In some extended and frank discussions on marriage, loyalty, stand-up jokes, Frank and Wayne seem to hit it off despite being quite drunk. Frank issues a stern warning to Wayne: Treat him with respect or Frank's life becomes a raging sea. Ouch! It isn't often that we see a comedy about a mobster and a cop having an unlikely relationship.

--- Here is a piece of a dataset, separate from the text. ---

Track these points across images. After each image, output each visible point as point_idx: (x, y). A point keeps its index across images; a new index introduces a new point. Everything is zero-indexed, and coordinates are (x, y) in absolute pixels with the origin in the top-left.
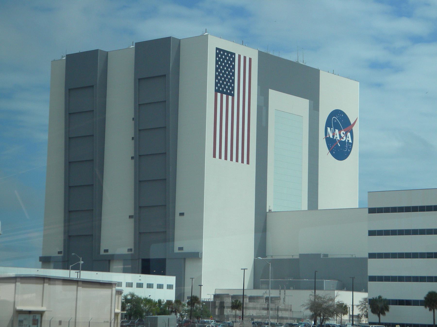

Then there's the matter of the klutzy bartender at the Comic Cazie, Glory (Uma Thurman), who owes a debt to Frank concerning her brother. Glory is positioned to live with Wayne for a week - a girl to keep Wayne "happy." What a trouper this Frank is. Still, things go awry when the crackhead killer who threatened Frank and Wayne shows up dead in a drum covered with a net! To make matters complicated, Wayne falls in love with Glory and won't let her go back to Frank. This eventually leads to a street bare knuckle fight that is impossible to believe. Wayne yells and points a gun at Frank, "Fight me for her!" Frank responds, "That's schoolyard, Wayne." The fight ensues where there is no clear victor and both of them are surrounded by cops and mobsters cheering on whoever lands a direct punch. "Raging Bull****" was one headline for a review I remember reading back in 1993. It seems this scene could have been dramatized with more conviction and dialogue than simply slamming fists.
"Mad Dog and Glory" is a comedic character study rather than a strict comedy (directed by John McNaughton in an unhurried fashion and written with street flavor by Richard Price). Everything is about as unobtrusive as you can imagine. No single actor is looking to make more of an impression than anybody else. De Niro in particular is at his most subdued playing a cop, and continued to downplay and minimize facial expressions in later roles. Equally unflashy is David Caruso playing a tough cop and Wayne's partner who sizes up to anyone he feels needs sizing up. Bill Murray oozes and relishes villainy without trying and does it with a refreshing laid-back style (I should try a pineapple cake slice and sour cream, only because Frank finds it so appetizing). And there's Uma Thurman, the object of affection for Wayne and just merely an object for Frank. She is able to show Glory as a young woman who wants and needs love yet she will not be bought and doesn't have a docile bone in her body. The last scene shows how much she loves Wayne that she will go back to Frank to resolve the friction between the two men - she can stand up to these men who may have guts but no glory. An unusual, quirky, underappreciated film that is not defined by genre - it plays by its own rules. If only more Hollywood films were like this.